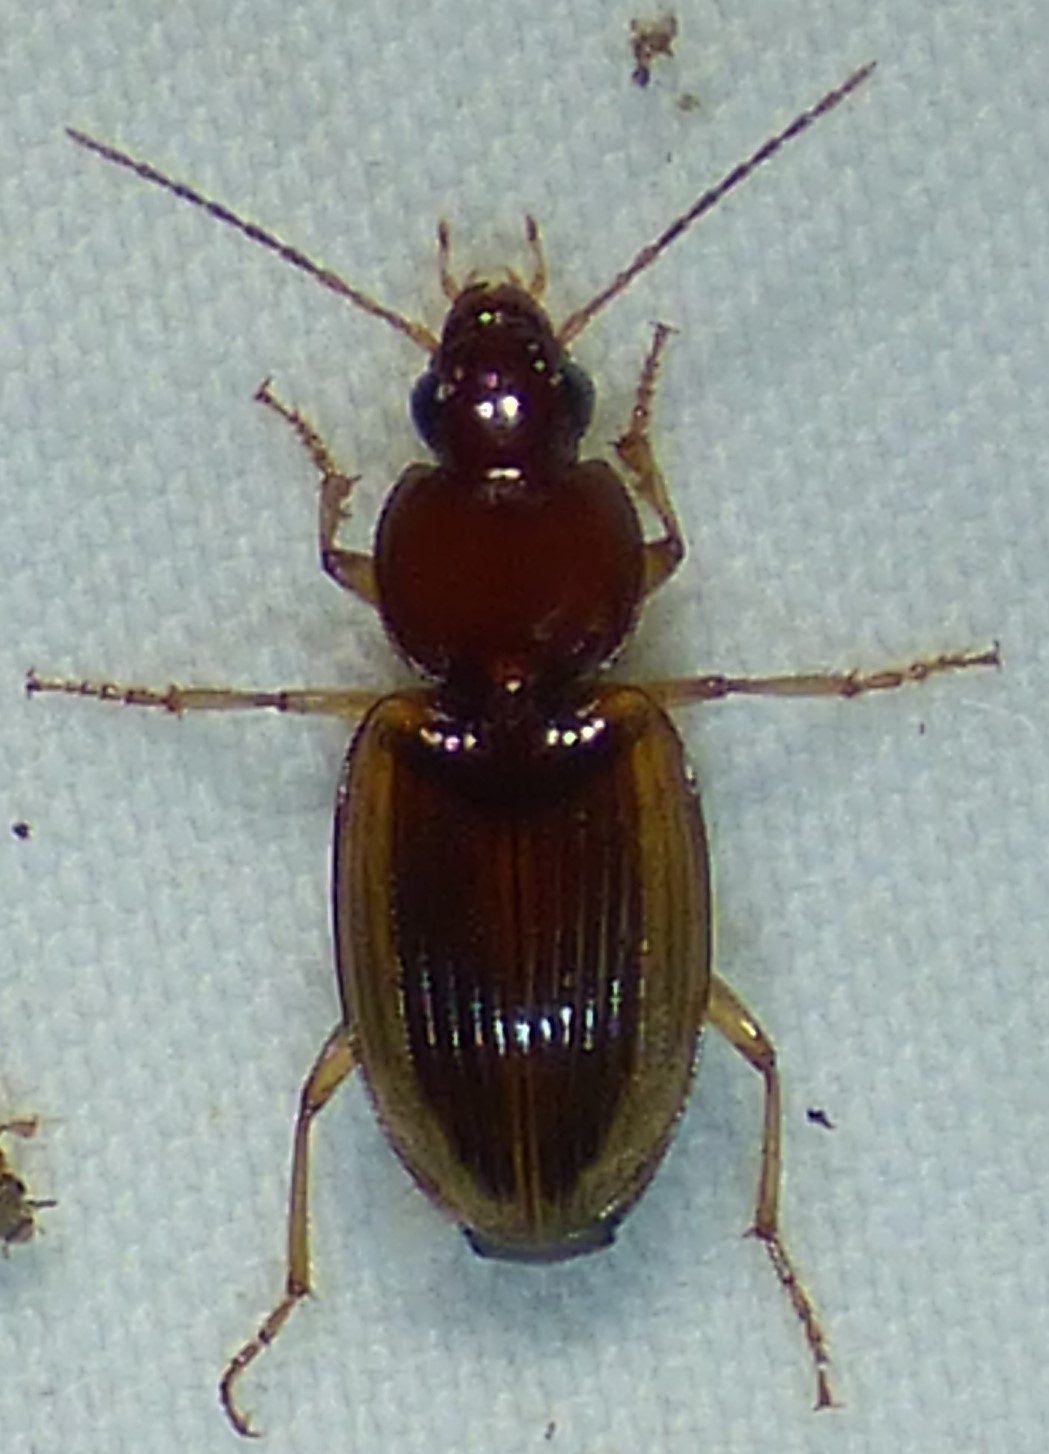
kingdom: Animalia
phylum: Arthropoda
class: Insecta
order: Coleoptera
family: Carabidae
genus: Agonum
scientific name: Agonum pallipes
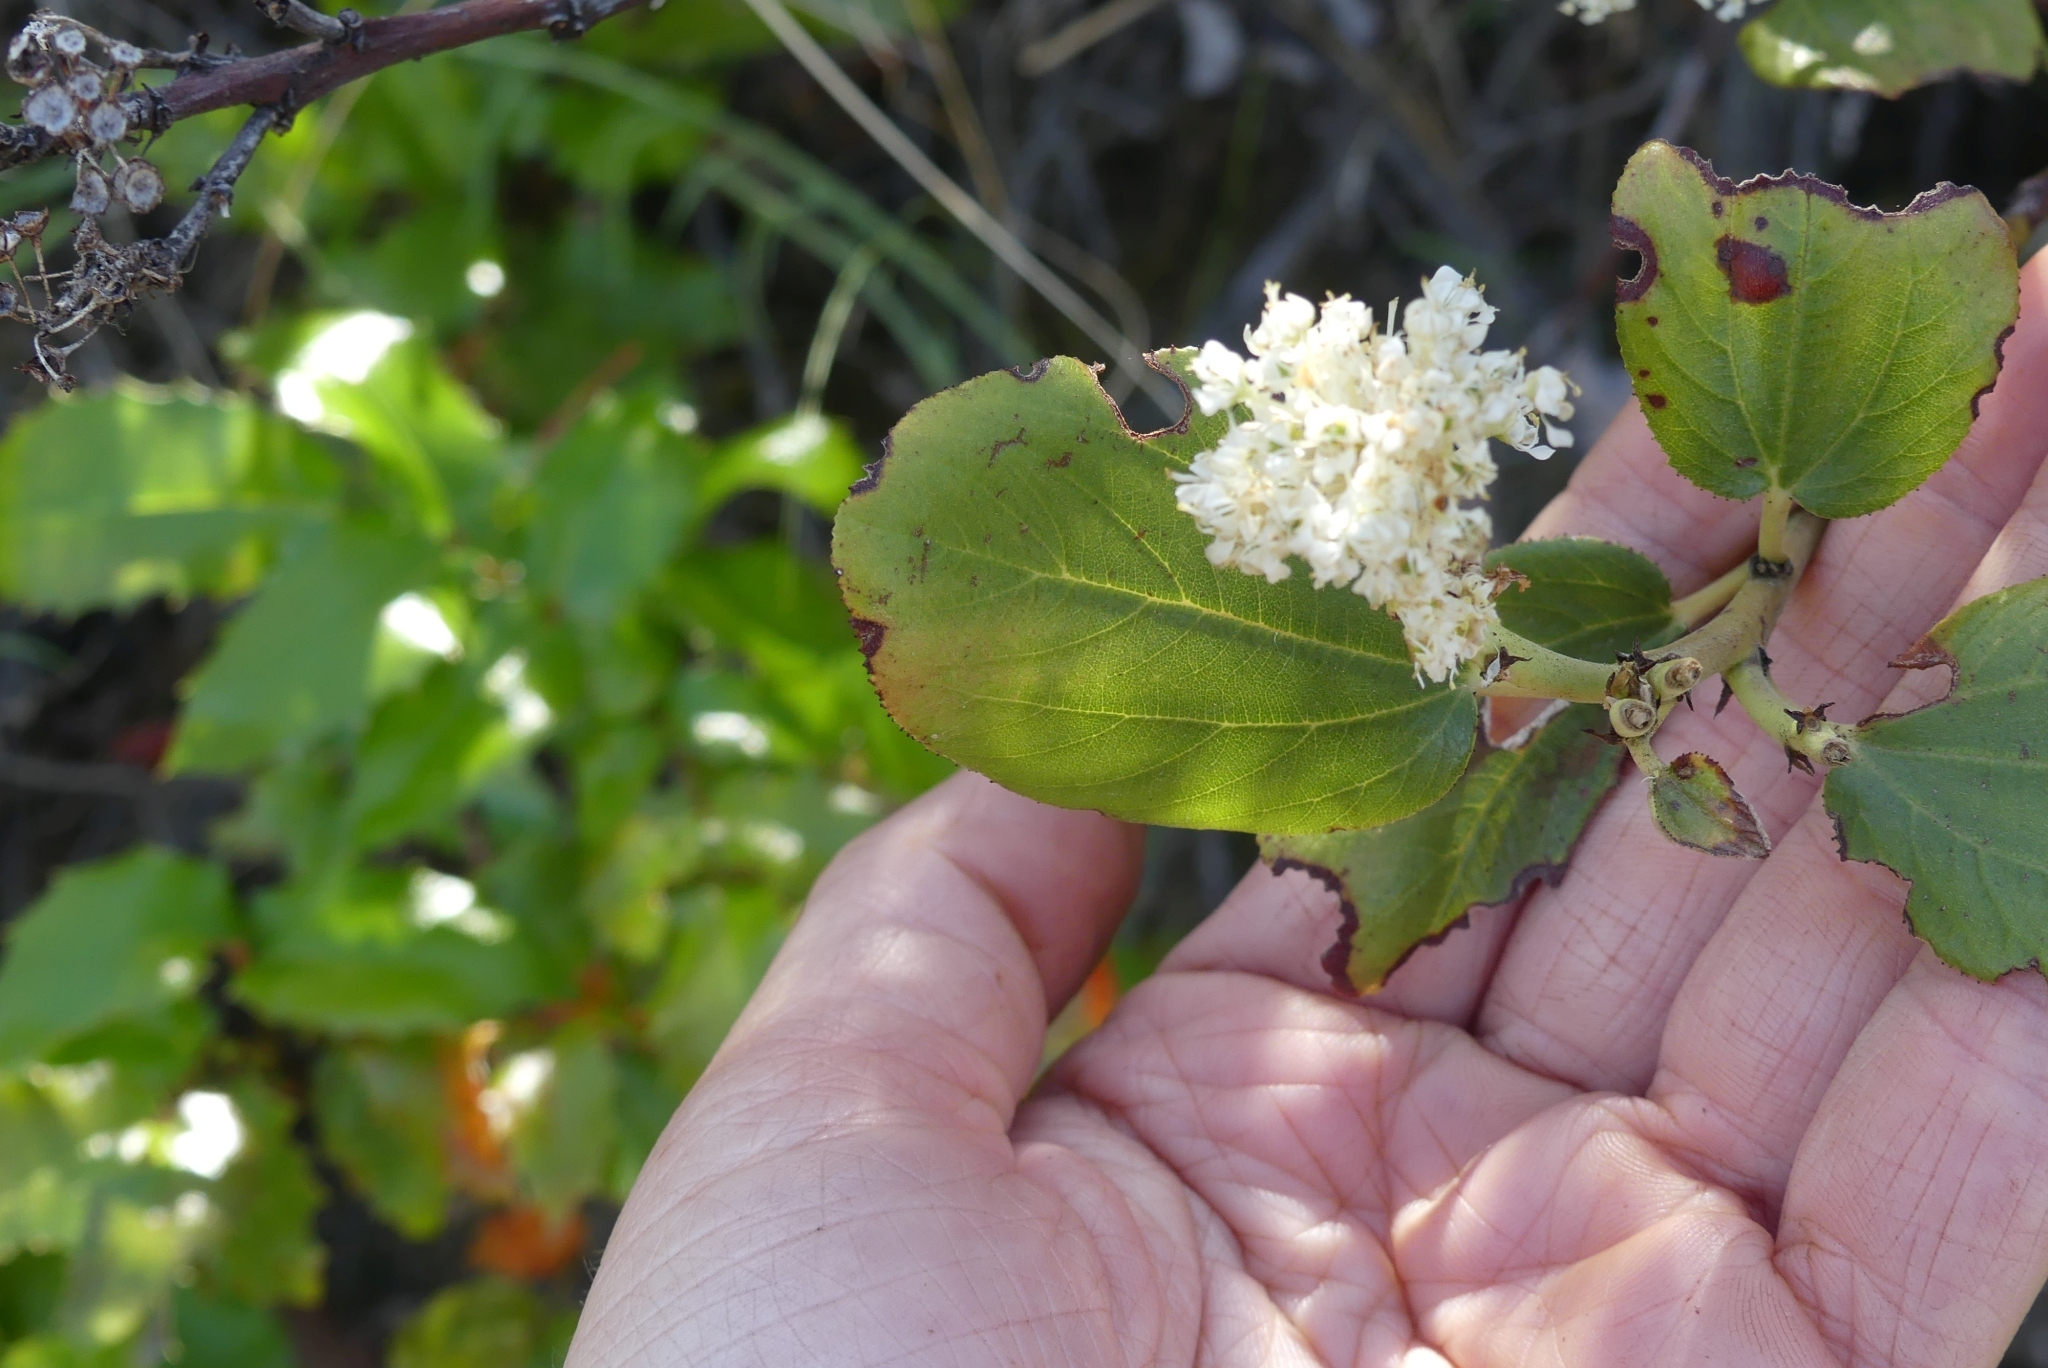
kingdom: Plantae
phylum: Tracheophyta
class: Magnoliopsida
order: Rosales
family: Rhamnaceae
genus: Ceanothus
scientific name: Ceanothus velutinus
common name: Snowbrush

+ + +

=== Objective ===
Copy out the text lines from each of the items above, word for word, and leave out the pictures.

=== Written answer ===
kingdom: Animalia
phylum: Arthropoda
class: Insecta
order: Coleoptera
family: Carabidae
genus: Agonum
scientific name: Agonum pallipes
kingdom: Plantae
phylum: Tracheophyta
class: Magnoliopsida
order: Rosales
family: Rhamnaceae
genus: Ceanothus
scientific name: Ceanothus velutinus
common name: Snowbrush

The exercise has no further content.